(HARTFORD, CT) – Governor Ned Lamont today announced that his administration is releasing more than $6 million from the legal settlement in the Volkswagen Corporation (VW) emissions cheating scandal to fund 54 electric vehicle supply equipment (EVSE) projects across Connecticut.
Administered by the Connecticut Department of Energy and Environmental Protection, the state is making these funds available for the installation of EVSE to encourage the use of electric vehicles. Approximately $1.8 million is being awarded for EVSE deployment at state government sites to advance the sustainability goals of Governor Lamont’s Executive Order No. 1, with an additional $3.3 million awarded for municipal projects, ten of which are located in environmental justice communities. Additionally, nearly $1 million is being dedicated to support non-government, public EVSE.
“I’m really proud of the investments we’re making in Connecticut’s future while driving down air pollution from cars and trucks at the same time,” Governor Lamont said. “The projects we are announcing today will go a long way in helping to improve air quality and protect public health throughout Connecticut, while also providing economic development opportunities.”
“The transportation sector is responsible for approximately 70% of smog forming air pollution and 40% of climate pollution in Connecticut,” Department of Energy and Environmental Protection Commissioner Katie Dykes said. “Expanding the availability of charging infrastructure around the state is critical to scaling up EV adoption.”

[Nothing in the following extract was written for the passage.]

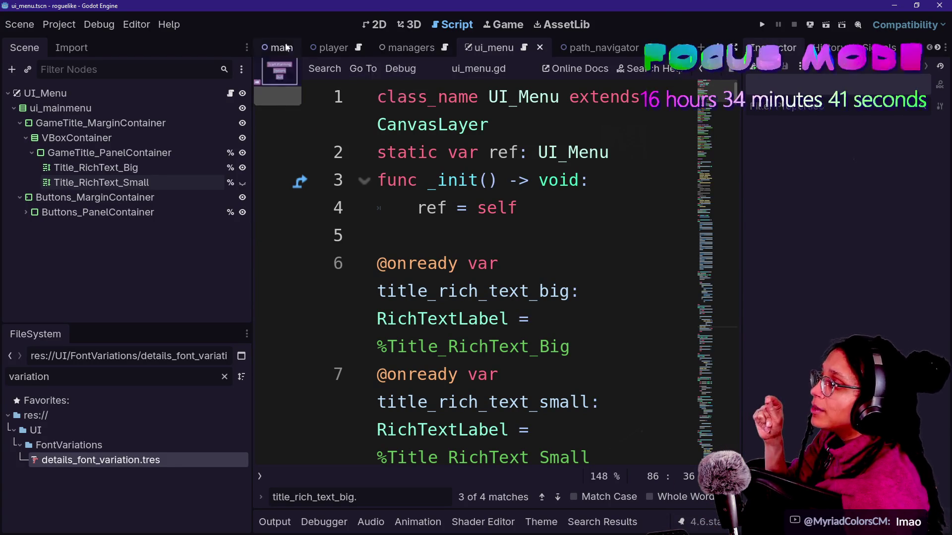
click(375, 24)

The transportation sector is responsible for approximately Connecticut’s 70% of smog-forming nitrogen oxide (NOx) emissions and 40% of greenhouse gas (GHG) emissions. This funding from the VW settlement will leverage utility sponsored incentives to support the growing number of electric vehicles and move the state closer toward meeting its health-based air quality standards, as well as its long-term climate goals, while at the same time creating economic development opportunities.

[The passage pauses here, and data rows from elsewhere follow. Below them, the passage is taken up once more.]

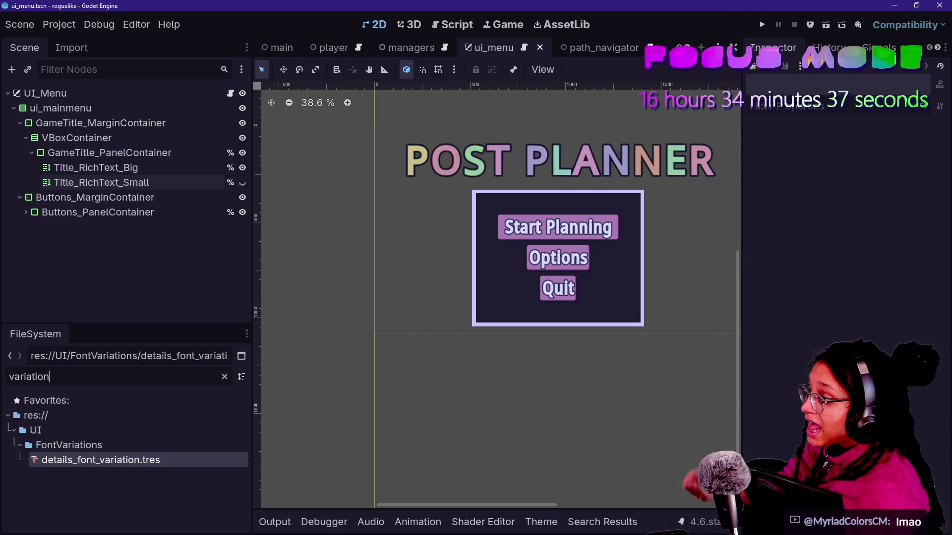
double_click(119, 372)
text(hud)
double_click(61, 445)
mouse_move(515, 397)
mouse_down()
mouse_move(718, 170)
mouse_move(639, 246)
mouse_move(663, 255)
mouse_up()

In 2015, Volkswagen publicly admitted that it had deliberately installed a defeat device – software designed to cheat emissions tests and deceive federal and state regulators – in nearly 590,000 VW, Audi, and Porsche model year 2009 to 2016 diesel vehicles sold nationwide, with nearly 12,000 vehicles sold in Connecticut. As a result of a federal civil enforcement case against VW for violating the Clean Air Act, Connecticut was allocated more than $55.7 million to be distributed over a ten-year period for use toward offsetting the excess NOx pollution emitted in the state by these vehicles.
NOx combines with organic compounds in the air to the form ground level ozone, an air pollutant known to cause a number of adverse respiratory health effects, including significant decreases in lung function and inflammation of airways. Ozone forms when NOx and volatile organic compounds from combustion sources like motor vehicles react in strong sunlight. The Department of Energy and Environmental Protection continues to implement emission control programs to mitigate ozone’s negative impact on public health in Connecticut.
The fifty-five projects selected for funding under this funding cycle, over their lifetime, will cost-effectively reduce 2,760 tons of NOx emissions and almost 126,000 tons of GHGs from environmental justice communities and other areas of Connecticut that bear a disproportionate share of air pollution. The projects were selected from 87 submitted proposals for 163 projects at 181 individual sites (addresses) and included 24 state government projects, 50 municipal government projects, and 89 private (non-government) projects.
With the $6 million of this funding round, a total of $35 million of Connecticut’s VW settlement funding has been awarded to support more than 100 clean air projects statewide.